Le commerce est une caractéristique d’un système dualiste fondé sur la rareté, où quelqu’un cherche à obtenir ce qu’il n’a pas aux dépens d’autrui. Les races supérieures peuvent matérialiser et synthétiser à partir du prana et du plasma tout ce qui est nécessaire. Elles n’ont physiquement besoin de rien provenant de la Terre : ni métaux, ni eau, ni ressources.

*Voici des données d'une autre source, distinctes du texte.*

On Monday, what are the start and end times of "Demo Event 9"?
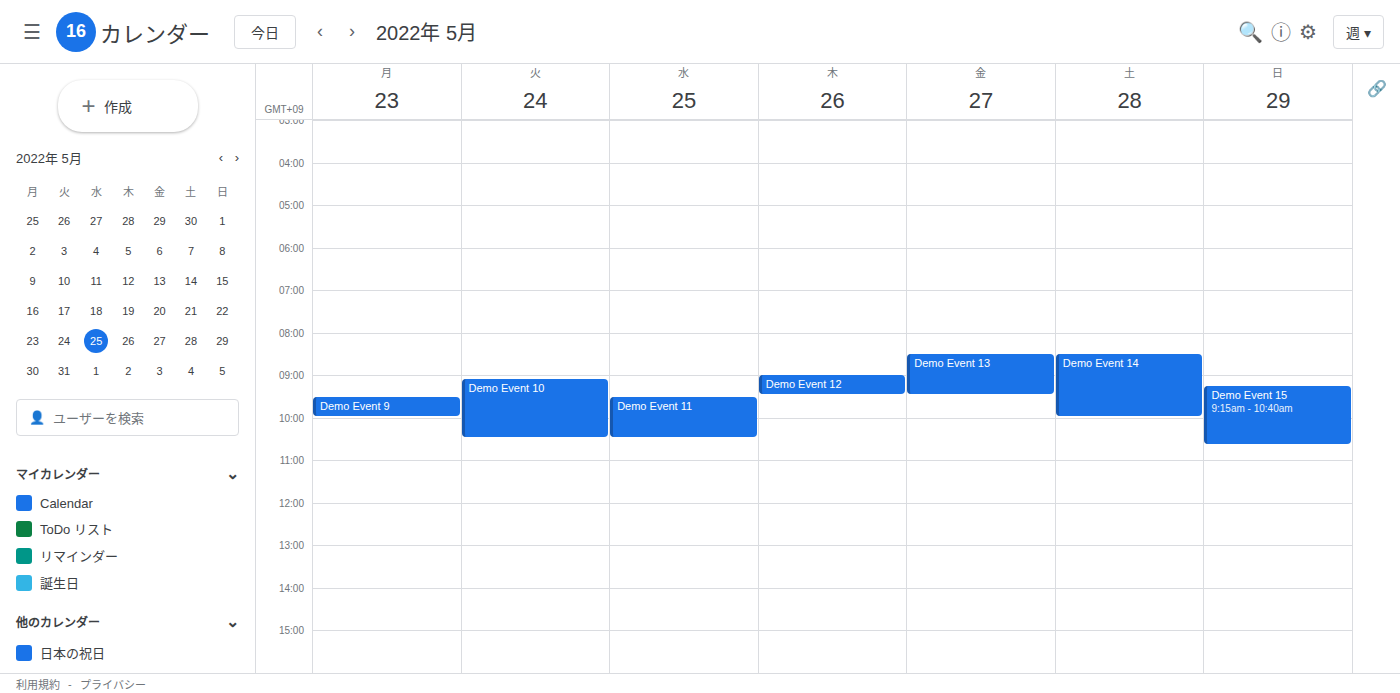
9:30 AM to 10:00 AMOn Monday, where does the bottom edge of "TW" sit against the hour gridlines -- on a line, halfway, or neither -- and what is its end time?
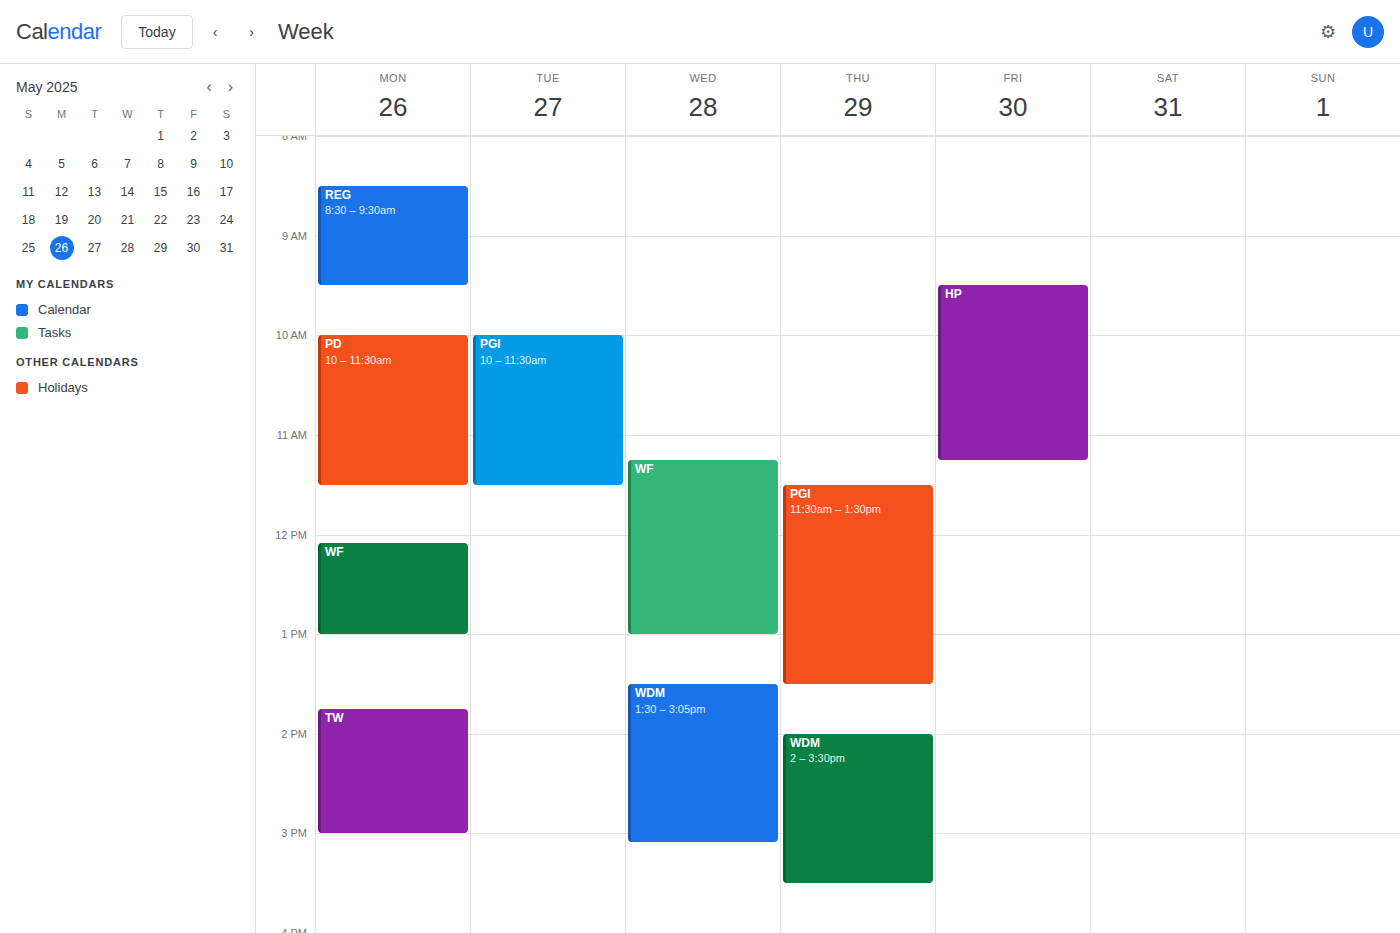
3:00 PM -- exactly on the 3 PM line.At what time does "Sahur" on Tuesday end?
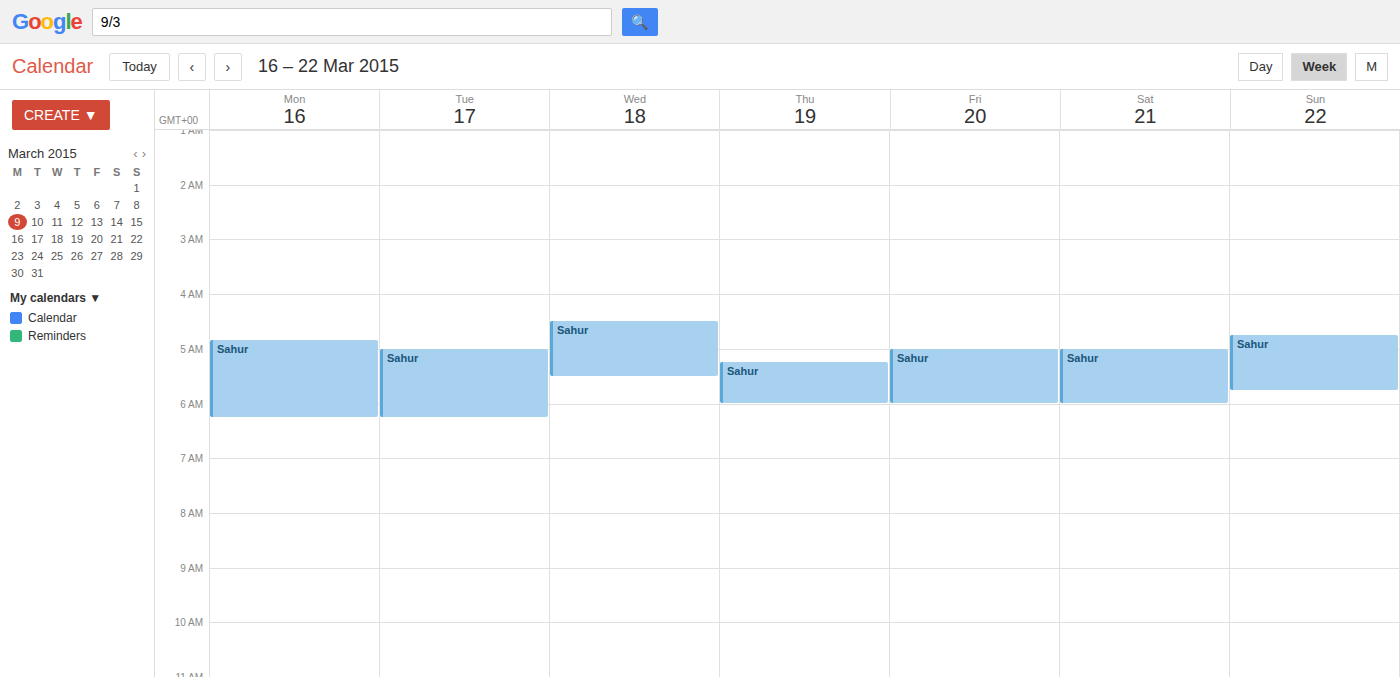
6:15 AMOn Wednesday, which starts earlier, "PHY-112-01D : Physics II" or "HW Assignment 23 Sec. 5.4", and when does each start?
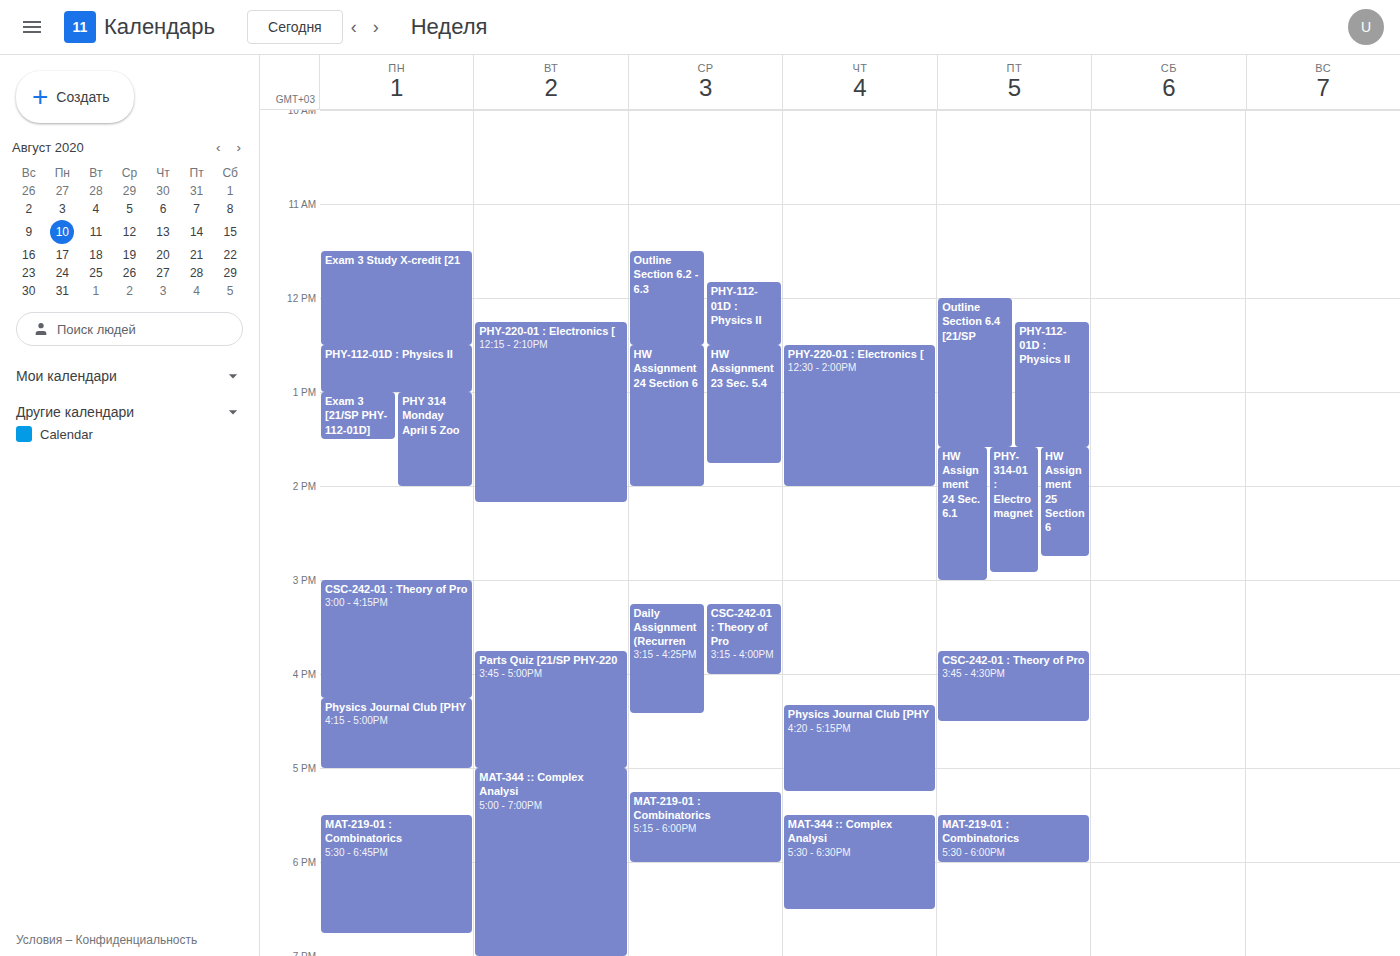
"PHY-112-01D : Physics II" 11:50 AM; "HW Assignment 23 Sec. 5.4" 12:30 PM.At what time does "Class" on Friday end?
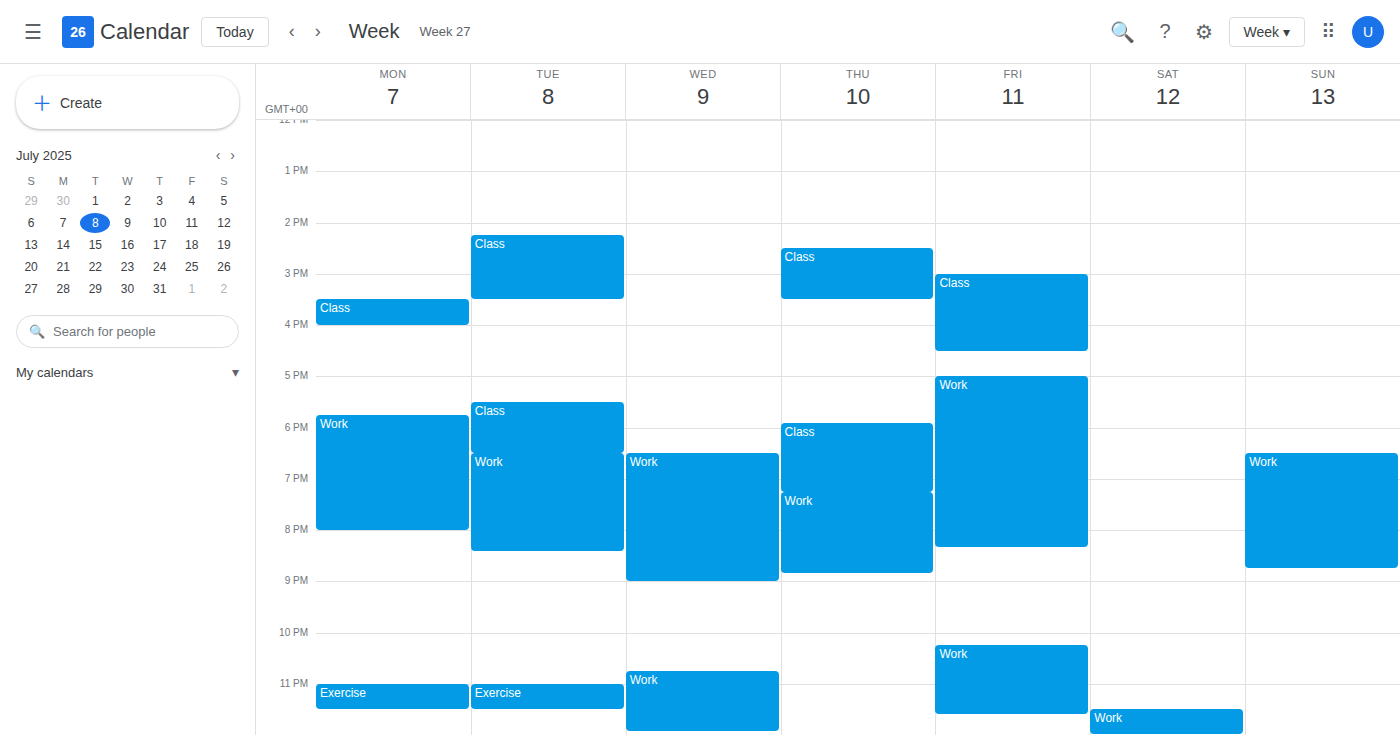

Par le passé, elles ont transmis leur technologie à l’humanité par le biais des civilisations de l’Hyperborée, de la Tartarie et de l’Égypte, ainsi que par les canaux intuitifs de grands scientifiques (tels que Nikola Tesla).
Il s’agissait d’une aide évolutive GRATUITE (des dons), et non d’un commerce. Mais ces dons ont été interceptés par les fournisseurs des NAA et cachés dans des bunkers.

Nikola Tesla
Le processus d’audit causal et de confiscation est actuellement en cours. Les Anneaux de Lumière ne détruisent pas les usines et les bases souterraines, car celles-ci représentent une valeur technologique considérable pour la future Terre libre. La stratégie d’interception se déroule en trois étapes successives.
Blocus des portails
À l’aide du plasma de Jupiter, les Anneaux de Lumière ont complètement modifié les codes de fréquence des passages des portails terrestres (points d’entrée/sortie en Antarctique, au Nevada et dans d’autres lieux).
Pour les vaisseaux d’Orion et d’Alpha Draconis, ces points sont devenus invisibles et inaccessibles. La flotte de transport de l’ICC s’est retrouvée piégée à l’intérieur du Système Solaire, incapable de transporter des ressources depuis la Terre. L’express spatial a été stoppé.
Infiltration
Les forces spéciales terrestres des Anneaux de Lumière, déployées dans des pays clés, ont entamé l’interception administrative et physique du contrôle des bases souterraines. Elles évacuent le personnel des NAA des postes de contrôle sous prétexte de « sécurité d’État » et de « changement de régime de confidentialité ».
Les scientifiques et ingénieurs qui travaillaient dans ces installations sous la menace de mort ou sous hypnose sont libérés des programmes mentaux de l’IA-Nexus et passent du côté de la Lumière.
Flash
Des usines secrètes dédiées à la production de monocristaux purs, de moteurs anti-gravité et, surtout, de technologies médicales avancées de régénération se préparent désormais progressivement à être ramenées à la surface. Les Anneaux de Lumière veillent à ce que cette transition se fasse en douceur.
Dès que le système fiduciaire aura enfin été réinitialisé, ces technologies seront progressivement transférées pour permettre un traitement DE MASSE ET GRATUIT des personnes prêtes à changer intérieurement (condition principale) et pour assainir l’écologie de la planète.